[[ INFORMATION GIVEN, beginning ]]

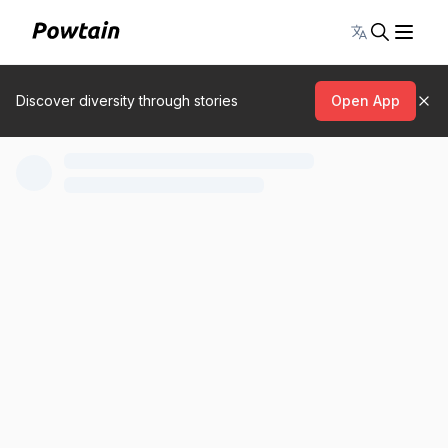
Toggle lang
Discover diversity through stories
Open App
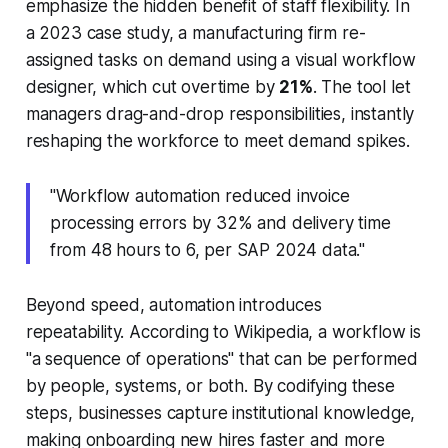
emphasize the hidden benefit of staff flexibility. In
a 2023 case study, a manufacturing firm re-
assigned tasks on demand using a visual workflow
designer, which cut overtime by
21%
. The tool let
managers drag-and-drop responsibilities, instantly
reshaping the workforce to meet demand spikes.
"Workflow automation reduced invoice
processing errors by 32% and delivery time
from 48 hours to 6, per SAP 2024 data."
Beyond speed, automation introduces
repeatability. According to Wikipedia, a workflow is
"a sequence of operations" that can be performed
by people, systems, or both. By codifying these
steps, businesses capture institutional knowledge,
making onboarding new hires faster and more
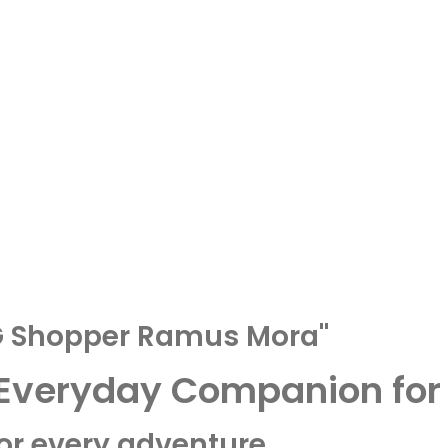
AG Shopper Ramus Mora"
 Everyday Companion for 
for every adventure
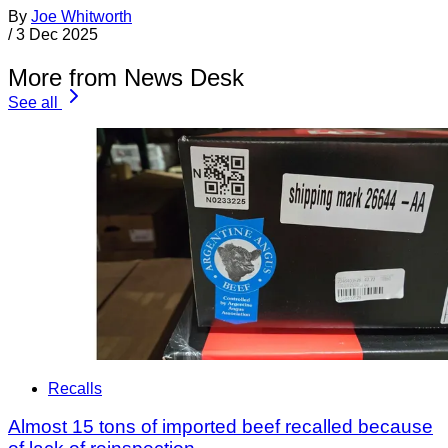
By
Joe Whitworth
/
3 Dec 2025
More from News Desk
See all
Recalls
Almost 15 tons of imported beef recalled because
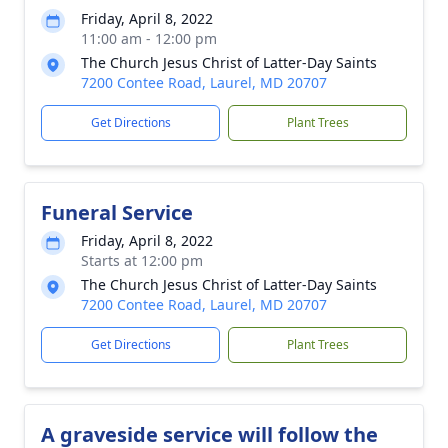
Friday, April 8, 2022
11:00 am - 12:00 pm
The Church Jesus Christ of Latter-Day Saints
7200 Contee Road, Laurel, MD 20707
Get Directions
Plant Trees
Funeral Service
Friday, April 8, 2022
Starts at 12:00 pm
The Church Jesus Christ of Latter-Day Saints
7200 Contee Road, Laurel, MD 20707
Get Directions
Plant Trees
A graveside service will follow the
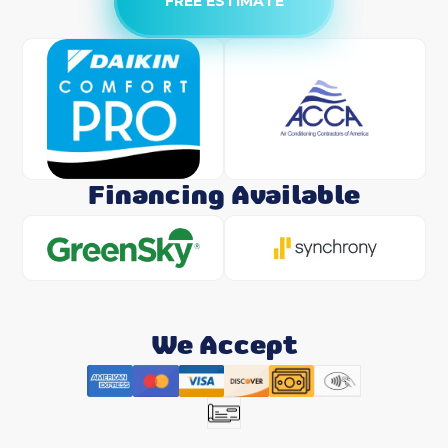
FREE ESTIMATE
Financing Available
We Accept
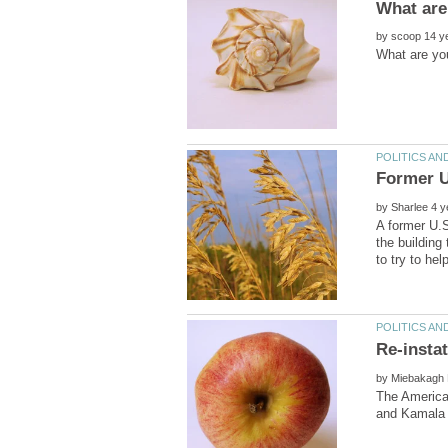
by
by
A former U.S
the building
by
The American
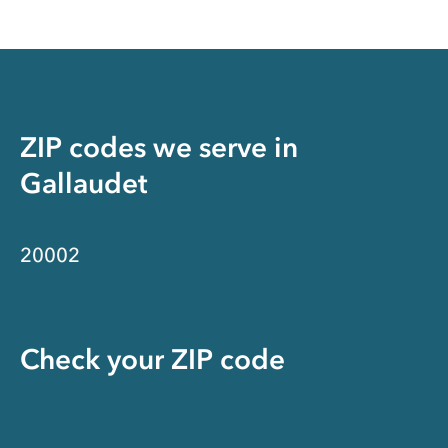
ZIP codes we serve in
Gallaudet
20002
Check your ZIP code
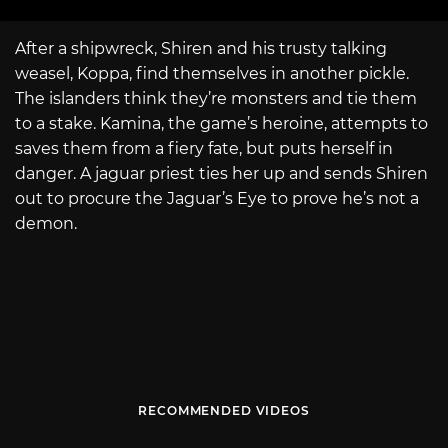
After a shipwreck, Shiren and his trusty talking
weasel, Koppa, find themselves in another pickle.
The islanders think they’re monsters and tie them
to a stake. Kamina, the game’s heroine, attempts to
saves them from a fiery fate, but puts herself in
danger. A jaguar priest ties her up and sends Shiren
out to procure the Jaguar’s Eye to prove he’s not a
demon.
RECOMMENDED VIDEOS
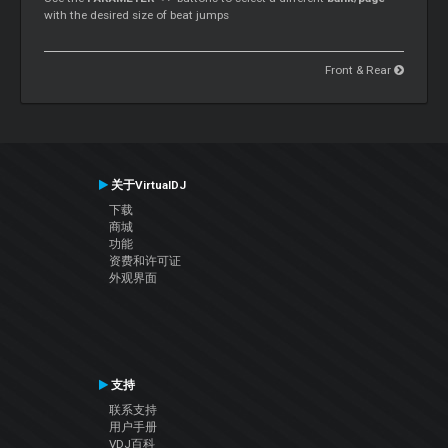
with the desired size of beat jumps
Front & Rear
关于VirtualDJ
下载
商城
功能
资费和许可证
外观界面
支持
联系支持
用户手册
VDJ百科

[[ INFORMATION GIVEN, end ]]

**ASSIGNMENT:** Write out all the entries word for word, but skip any images.

**TASK RESPONSE:**
Toggle lang
Discover diversity through stories
Open App
emphasize the hidden benefit of staff flexibility. In
a 2023 case study, a manufacturing firm re-
assigned tasks on demand using a visual workflow
designer, which cut overtime by
21%
. The tool let
managers drag-and-drop responsibilities, instantly
reshaping the workforce to meet demand spikes.
"Workflow automation reduced invoice
processing errors by 32% and delivery time
from 48 hours to 6, per SAP 2024 data."
Beyond speed, automation introduces
repeatability. According to Wikipedia, a workflow is
"a sequence of operations" that can be performed
by people, systems, or both. By codifying these
steps, businesses capture institutional knowledge,
making onboarding new hires faster and more
AG Shopper Ramus Mora"
 Everyday Companion for 
for every adventure
By
Joe Whitworth
/
3 Dec 2025
More from News Desk
See all
Recalls
Almost 15 tons of imported beef recalled because
Friday, April 8, 2022
11:00 am - 12:00 pm
The Church Jesus Christ of Latter-Day Saints
7200 Contee Road, Laurel, MD 20707
Get Directions
Plant Trees
Funeral Service
Friday, April 8, 2022
Starts at 12:00 pm
The Church Jesus Christ of Latter-Day Saints
7200 Contee Road, Laurel, MD 20707
Get Directions
Plant Trees
A graveside service will follow the
FREE ESTIMATE
Financing Available
We Accept
by
by
A former U.S
the building
by
The American
ZIP codes we serve in
Gallaudet
20002
Check your ZIP code
After a shipwreck, Shiren and his trusty talking
weasel, Koppa, find themselves in another pickle.
The islanders think they’re monsters and tie them
to a stake. Kamina, the game’s heroine, attempts to
saves them from a fiery fate, but puts herself in
danger. A jaguar priest ties her up and sends Shiren
out to procure the Jaguar’s Eye to prove he’s not a
demon.
RECOMMENDED VIDEOS
with the desired size of beat jumps
Front & Rear
关于VirtualDJ
下载
商城
功能
资费和许可证
外观界面
支持
联系支持
用户手册
VDJ百科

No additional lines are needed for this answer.